[[ Dataset extract, beginning ]]
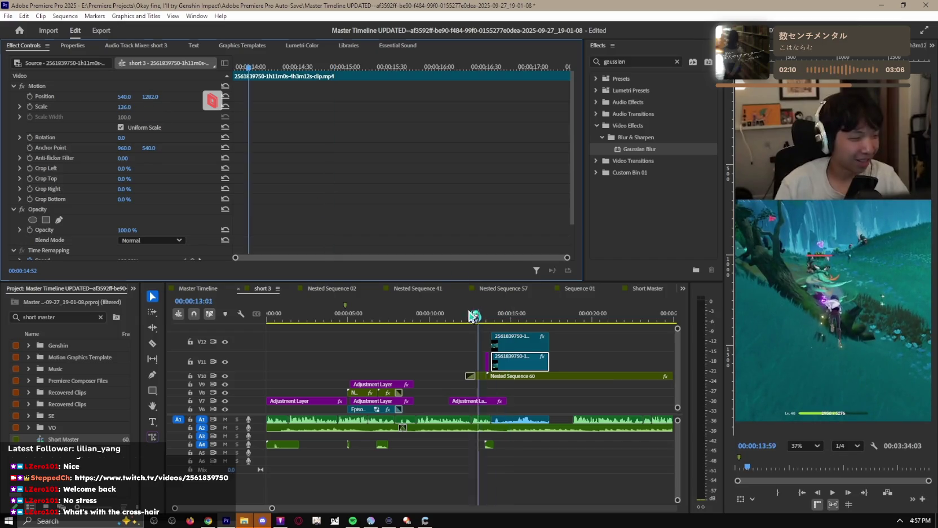
pyautogui.click(480, 315)
pyautogui.press('space')
pyautogui.press('equal')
[[ Dataset extract, end ]]
What you have to do:
Lines in the data that include the word "press" should all be copied.

Problem solution:
pyautogui.press('space')
pyautogui.press('equal')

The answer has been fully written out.